As an American, Daniel Shin wasn't subject to these constraints. His largest institutional investor was Insight Venture Partners in New York City, where his college roommate worked as an associate. "American Koreans have a big competitive advantage," says Ji Young Park. "They can raise much larger investments from outside of Korea, and they can take business models from the U.S. It is much harder for a genuine Korean." This has a cultural component as well: "Korean Americans aren't predisposed to the Korean mindset," says Richard Min, co-founder and CEO of Seoul Space. "They're open to risk."
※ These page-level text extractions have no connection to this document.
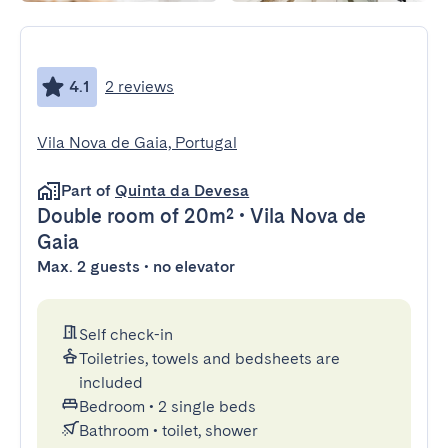
4.1
2 reviews
Vila Nova de Gaia, Portugal
Part of
Quinta da Devesa
Double room
of 20m²
•
Vila Nova de
Gaia
Max. 2 guests • no elevator
Self check-in
Toiletries, towels and bedsheets are
included
Bedroom
•
2 single beds
Bathroom
•
toilet, shower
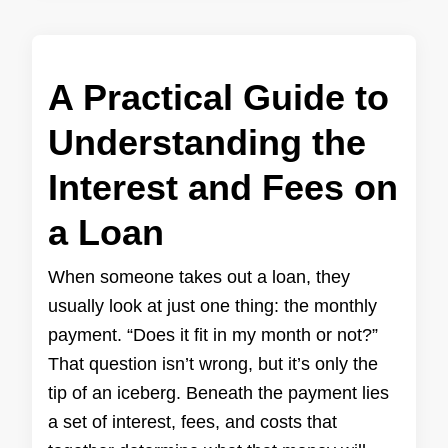
A Practical Guide to
Understanding the
Interest and Fees on
a Loan
When someone takes out a loan, they
usually look at just one thing: the monthly
payment. “Does it fit in my month or not?”
That question isn’t wrong, but it’s only the
tip of an iceberg. Beneath the payment lies
a set of interest, fees, and costs that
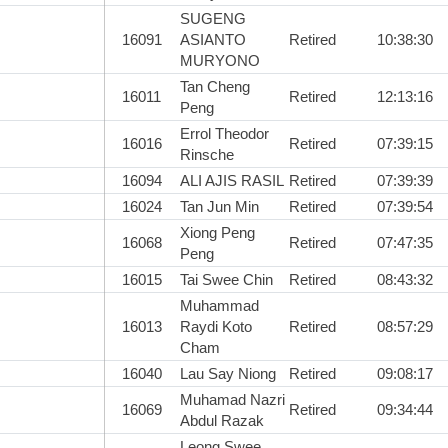
SUGENG
16091
ASIANTO
Retired
10:38:30
MURYONO
Tan Cheng
16011
Retired
12:13:16
Peng
Errol Theodor
16016
Retired
07:39:15
Rinsche
16094
ALI AJIS RASIL
Retired
07:39:39
16024
Tan Jun Min
Retired
07:39:54
Xiong Peng
16068
Retired
07:47:35
Peng
16015
Tai Swee Chin
Retired
08:43:32
Muhammad
16013
Raydi Koto
Retired
08:57:29
Cham
16040
Lau Say Niong
Retired
09:08:17
Muhamad Nazri
16069
Retired
09:34:44
Abdul Razak
Leong Swee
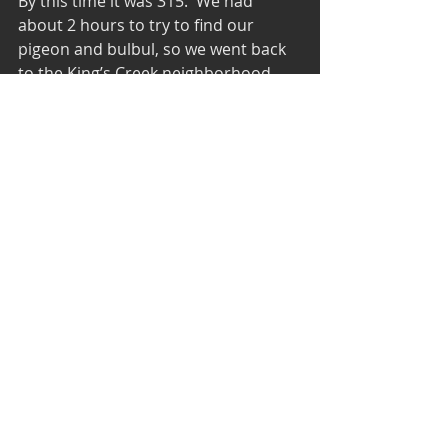
By this time it was 315.  We had 
about 2 hours to try to find our 
pigeon and bulbul, so we went back 
to the King’s Creek neighborhood 
where we had missed the bulbul in 
the morning.  We pulled into the 
parking lot near the pool, and I had 
barely stepped out of the car before 
I heard a bulbul.  We raced over to 
some bushes in a backyard 100 feet 
away and there were two Red-
whiskered Bulbuls hawking insects in 
the branches.  I got some photos 
and we watched the birds for a few 
minutes before they flew out of the 
tree and over our heads. But it 
wasn’t just the two birds flying over 
us.  Thirteen bulbuls flew over our 
heads.  Then, 30 seconds later, 6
Min, a 38-year-old Korean American, is a former college swimmer who looks as if he could still do a couple of laps. He dresses well and talks fast, with just a hint of an accent from his native New England. He launched Seoul Space last year with two other Americans as a redoubt of Silicon Valley–style entrepreneurship in Seoul. The company offers discounted office space to start-ups, mentors them, and then introduces them to investors, in exchange for small equity stakes. "We're trying to get an ecosystem going here," Min says, leading me through a sea of mismatched office furniture at which 20 or so young people are pecking away at keyboards.

Min moved to South Korea in 2001 because he was curious about his roots and because he saw an opportunity in his dual identity. His first Korean company, Zingu, was the country's first pay-per-click advertising company. When the dot-com bust hit Seoul, he turned Zingu into a consulting firm to help large Korean companies market themselves outside the country. Two years ago, when the Korean launch of Apple's iPhone gave local software developers an easy route to international consumers, he decided that the next big opportunity was in start-ups. "You have a new generation feeling like they have a pathway that's not working for Samsung," says Min, who is winding down his ad agency in order to focus on Seoul Space. "We're at the forefront of a major shift."

I had assumed that everyone working in Seoul Space was Korean, but when Min started introducing me, I realized that half of these guys were American—there was Victor from Hawaii, Peter from Chicago, Mike from Virginia. Others were Korean nationals but with a decidedly American way of looking at the world. "I was a pure engineer—one of those nerds," says Richard Choi, who came to the United States in 2002, as a freshman biomedical engineering student at Johns Hopkins. "I had no interest in business whatsoever."